-- Stated task 1 --
In the text on Python list slicing, duplicate everything from "Slicing lists does" down to "question as asked.".
-- Stated task 2 --
Answer these from the text on Python list slicing:
(a) What does slicing a list copy, according to the short answer?
(b) What does the copy process not bother with?
(c) How many bytes does each copied reference cost on a 64-bit machine?
-- Stated task 3 --
Carry the text on Python list slicing further from the point where it stops.

Slicing lists does not generate copies of the objects in the list; it just copies the references to them. That is the answer to the question as asked.

The long answer

Testing on mutable and immutable values

First, let's test the basic claim. We can show that even in the case of immutable objects like integers, only the reference is copied. Here are three different integer objects, each with the same value:

>>> a = [1000 + 1, 1000 + 1, 1000 + 1]

They have the same value, but you can see they are three distinct objects because they have different ids:

>>> map(id, a)
[140502922988976, 140502922988952, 140502922988928]

When you slice them, the references remain the same. No new objects have been created:

>>> b = a[1:3]
>>> map(id, b)
[140502922988952, 140502922988928]

Using different objects with the same value shows that the copy process doesn't bother with interning -- it just directly copies the references.

Testing with mutable values gives the same result:

>>> a = [{0: 'zero', 1: 'one'}, ['foo', 'bar']]
>>> map(id, a)
[4380777000, 4380712040]
>>> map(id, a[1:]
... )

Examining remaining memory overhead

Of course the references themselves are copied. Each one costs 8 bytes on a 64-bit machine. And each list has its own memory overhead of 72 bytes:

>>> for i in range(len(a)):
...     x = a[:i]
...     print('len: {}'.format(len(x)))

[Data lines]
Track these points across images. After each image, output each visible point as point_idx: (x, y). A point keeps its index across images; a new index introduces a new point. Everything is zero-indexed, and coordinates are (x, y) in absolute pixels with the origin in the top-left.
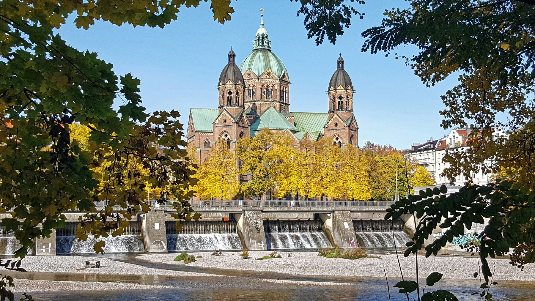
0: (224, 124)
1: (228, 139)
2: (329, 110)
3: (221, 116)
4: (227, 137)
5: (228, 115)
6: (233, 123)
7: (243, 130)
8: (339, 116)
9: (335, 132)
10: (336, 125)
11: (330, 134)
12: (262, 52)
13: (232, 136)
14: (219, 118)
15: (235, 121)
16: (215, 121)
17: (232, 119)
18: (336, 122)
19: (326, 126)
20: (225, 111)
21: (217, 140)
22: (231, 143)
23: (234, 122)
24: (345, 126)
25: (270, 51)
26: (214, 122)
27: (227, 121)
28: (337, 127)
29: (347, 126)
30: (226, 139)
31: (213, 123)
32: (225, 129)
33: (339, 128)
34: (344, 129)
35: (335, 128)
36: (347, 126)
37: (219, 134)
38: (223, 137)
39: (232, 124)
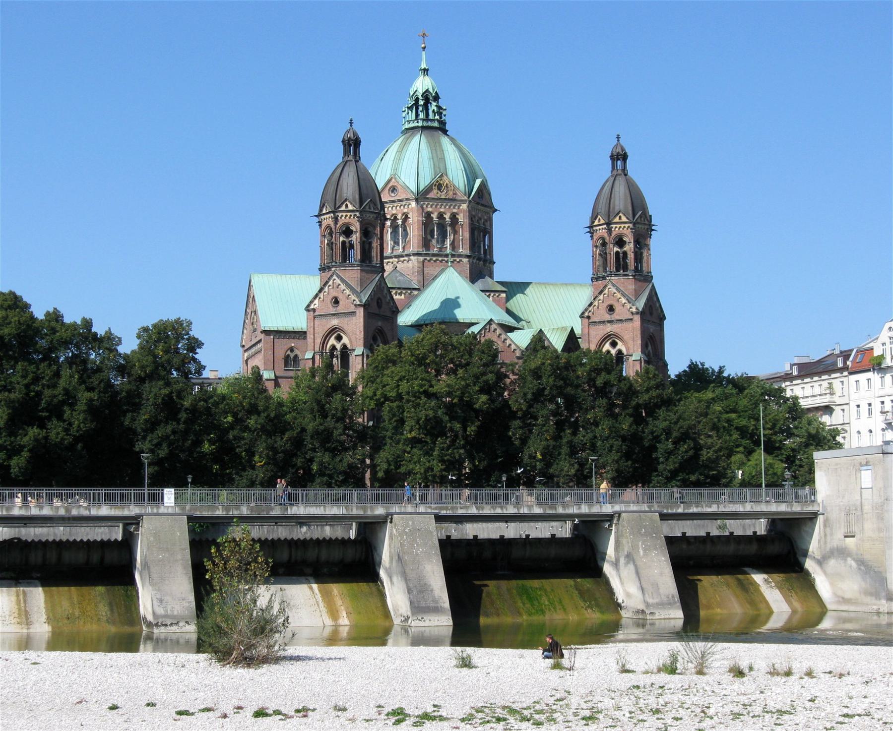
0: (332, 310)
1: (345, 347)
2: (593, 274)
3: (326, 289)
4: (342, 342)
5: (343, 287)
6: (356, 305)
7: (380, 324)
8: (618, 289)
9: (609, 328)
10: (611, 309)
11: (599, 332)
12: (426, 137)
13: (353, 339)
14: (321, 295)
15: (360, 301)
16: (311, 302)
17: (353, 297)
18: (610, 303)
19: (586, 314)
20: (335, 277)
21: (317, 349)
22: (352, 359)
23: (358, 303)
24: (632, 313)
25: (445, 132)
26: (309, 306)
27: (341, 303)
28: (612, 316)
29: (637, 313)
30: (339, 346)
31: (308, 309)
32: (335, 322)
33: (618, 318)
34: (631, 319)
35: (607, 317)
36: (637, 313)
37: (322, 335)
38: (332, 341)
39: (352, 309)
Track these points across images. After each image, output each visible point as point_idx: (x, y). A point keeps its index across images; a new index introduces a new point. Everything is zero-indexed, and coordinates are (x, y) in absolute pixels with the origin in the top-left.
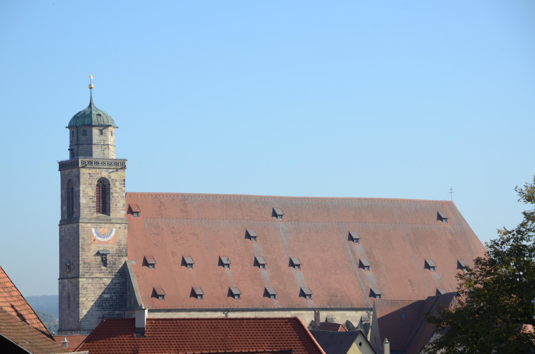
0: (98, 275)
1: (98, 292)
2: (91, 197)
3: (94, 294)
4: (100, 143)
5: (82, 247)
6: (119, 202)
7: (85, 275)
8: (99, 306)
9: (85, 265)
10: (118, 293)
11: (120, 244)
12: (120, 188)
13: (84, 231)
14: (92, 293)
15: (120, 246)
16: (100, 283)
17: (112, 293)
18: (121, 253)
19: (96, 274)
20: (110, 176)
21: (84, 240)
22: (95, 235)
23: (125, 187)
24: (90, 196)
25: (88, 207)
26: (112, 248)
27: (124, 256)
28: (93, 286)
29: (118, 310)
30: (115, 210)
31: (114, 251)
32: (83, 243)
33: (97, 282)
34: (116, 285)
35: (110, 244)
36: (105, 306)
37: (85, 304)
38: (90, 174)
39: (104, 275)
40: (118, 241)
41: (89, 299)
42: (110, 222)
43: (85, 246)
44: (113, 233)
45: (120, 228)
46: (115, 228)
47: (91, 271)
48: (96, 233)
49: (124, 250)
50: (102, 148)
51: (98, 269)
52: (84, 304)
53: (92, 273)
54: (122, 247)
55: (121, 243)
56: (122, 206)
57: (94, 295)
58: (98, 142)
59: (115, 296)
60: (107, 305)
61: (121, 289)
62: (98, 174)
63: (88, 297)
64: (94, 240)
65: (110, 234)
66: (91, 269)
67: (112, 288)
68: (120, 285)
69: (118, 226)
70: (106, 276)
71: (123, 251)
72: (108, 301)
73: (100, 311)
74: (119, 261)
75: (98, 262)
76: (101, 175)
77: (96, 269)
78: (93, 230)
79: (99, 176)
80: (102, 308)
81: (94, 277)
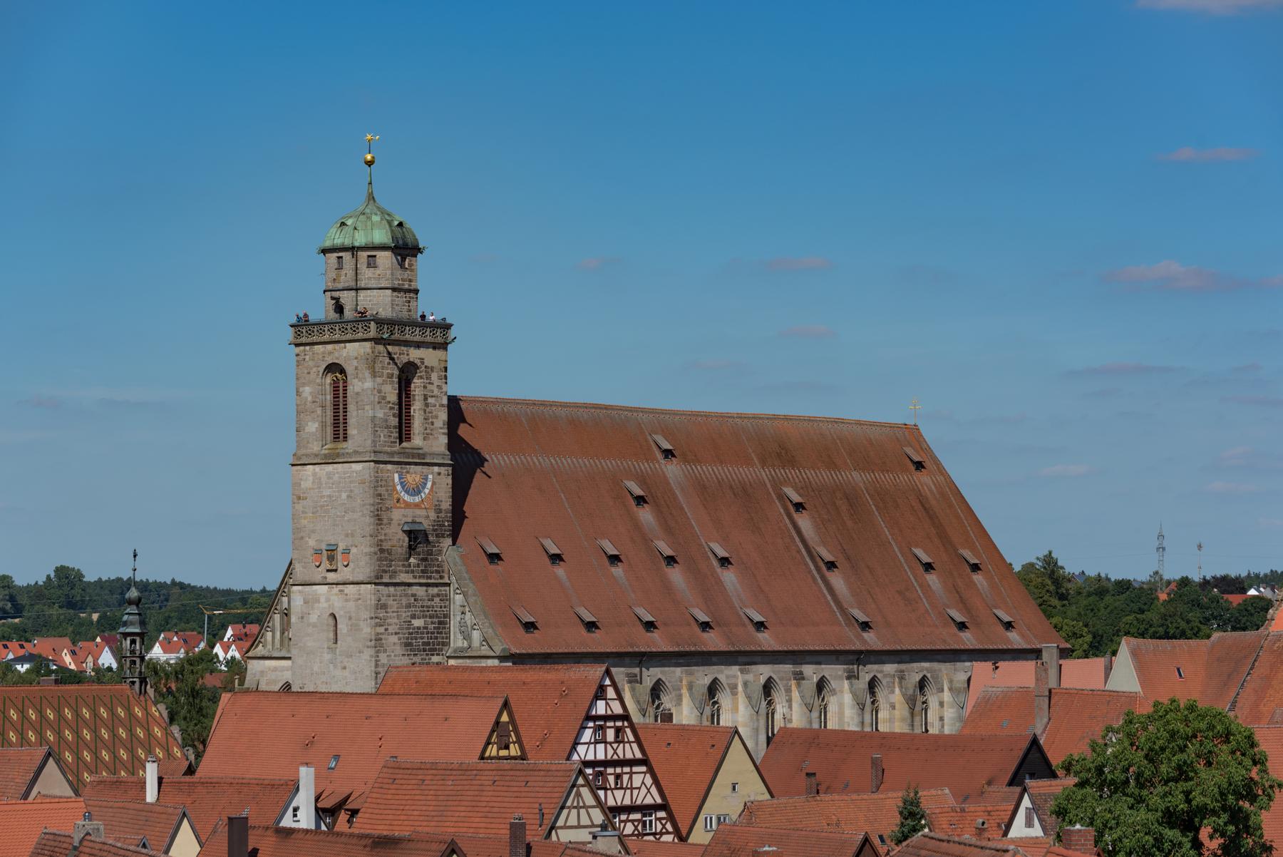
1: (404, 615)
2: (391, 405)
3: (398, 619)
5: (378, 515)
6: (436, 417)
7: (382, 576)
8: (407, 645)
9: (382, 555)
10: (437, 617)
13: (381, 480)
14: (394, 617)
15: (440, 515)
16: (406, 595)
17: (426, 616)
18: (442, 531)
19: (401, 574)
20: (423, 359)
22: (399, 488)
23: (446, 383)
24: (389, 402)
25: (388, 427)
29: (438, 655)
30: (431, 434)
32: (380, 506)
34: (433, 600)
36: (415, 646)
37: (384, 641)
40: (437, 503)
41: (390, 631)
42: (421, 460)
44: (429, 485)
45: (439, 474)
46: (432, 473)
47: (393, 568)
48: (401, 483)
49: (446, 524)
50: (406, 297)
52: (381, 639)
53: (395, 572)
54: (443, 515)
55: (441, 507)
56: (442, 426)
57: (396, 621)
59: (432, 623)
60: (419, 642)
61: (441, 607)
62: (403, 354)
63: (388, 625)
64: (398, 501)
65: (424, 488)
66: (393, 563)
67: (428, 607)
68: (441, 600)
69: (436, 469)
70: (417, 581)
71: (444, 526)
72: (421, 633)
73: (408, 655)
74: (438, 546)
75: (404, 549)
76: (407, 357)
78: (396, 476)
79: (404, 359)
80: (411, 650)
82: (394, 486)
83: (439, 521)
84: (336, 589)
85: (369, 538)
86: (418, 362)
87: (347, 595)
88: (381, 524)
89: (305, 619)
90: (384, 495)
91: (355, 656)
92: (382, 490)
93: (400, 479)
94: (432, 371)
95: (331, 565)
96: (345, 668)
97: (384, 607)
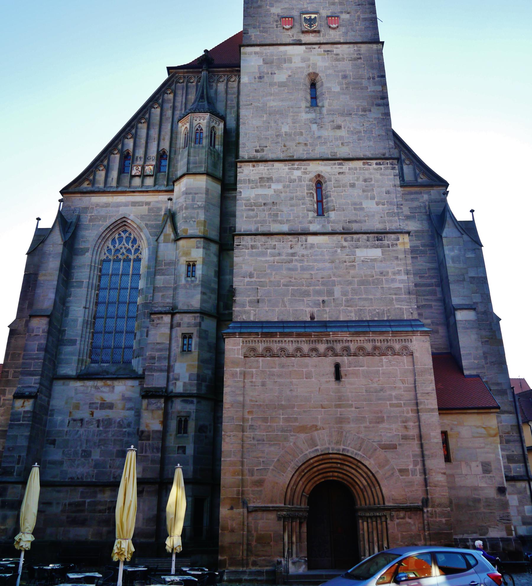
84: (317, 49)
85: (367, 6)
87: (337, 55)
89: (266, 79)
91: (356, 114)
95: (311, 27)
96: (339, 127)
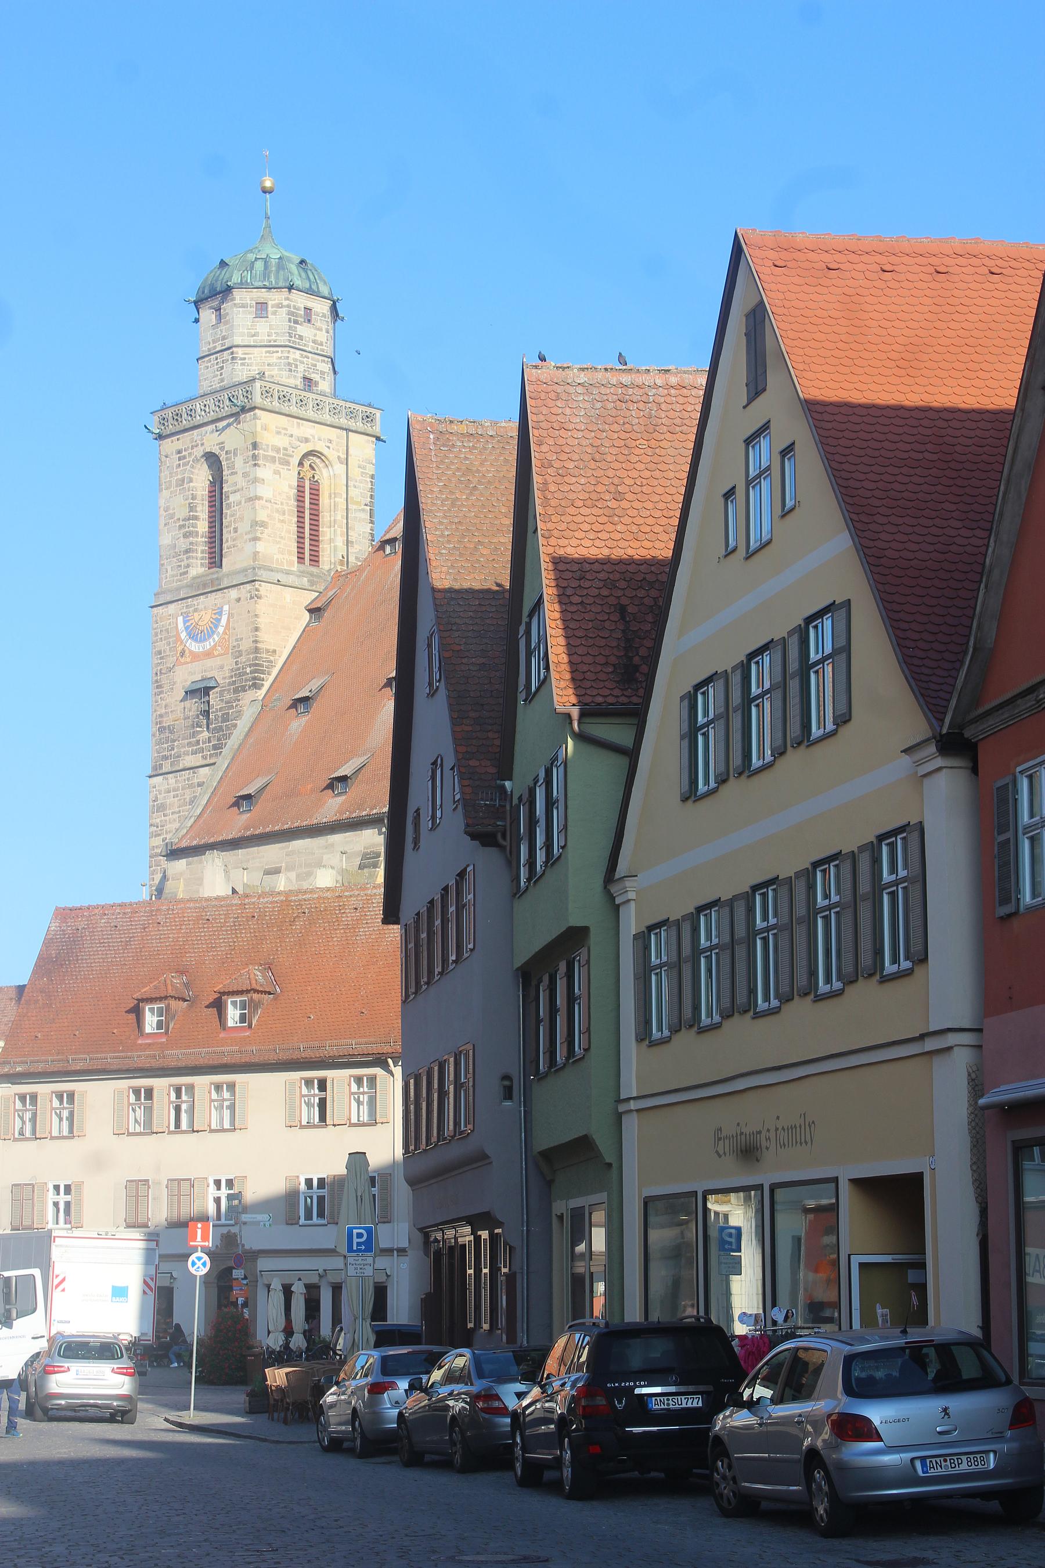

-- Task result 1 --
Slicing lists does not generate copies of the objects in the list; it just copies the references to them. That is the answer to the question as asked.

-- Task result 2 --
(a) Only the references to the objects, not copies of the objects.
(b) Interning.
(c) 8 bytes.

-- Task result 3 --
...     print('size: {}'.format(sys.getsizeof(x)))
len: 0
size: 72
len: 1
size: 80
len: 2
size: 88

As Joe Pinsonault reminds us, that overhead adds up. And integer objects themselves are not very large -- they are three times larger than references. So this saves you some memory in an absolute sense, but asymptotically, it might be nice to be able to have multiple lists that are "views" into the same memory.

Saving memory by using views

Unfortunately, Python provides no easy way to produce objects that are "views" into lists. Or perhaps I should say "fortunately"! It means you don't have to worry about where a slice comes from; changes to the original won't affect the slice. Overall, that makes reasoning about a program's behavior much easier.

If you really want to save memory by working with views, consider using numpy arrays. When you slice a numpy array, the memory is shared between the slice and the original:

>>> a = numpy.arange(3)
>>> a
array([0, 1, 2])
>>> b = a[1:3]
>>> b
array([1, 2])

What happens when we modify a and look again at b?

>>> a[2] = 1001
>>> b
array([   1, 1001])

But this means you have to be sure that when you modify one object, you aren't inadvertently modifying another. That's the trade-off when you use numpy: less work for the computer, and more work for the programmer!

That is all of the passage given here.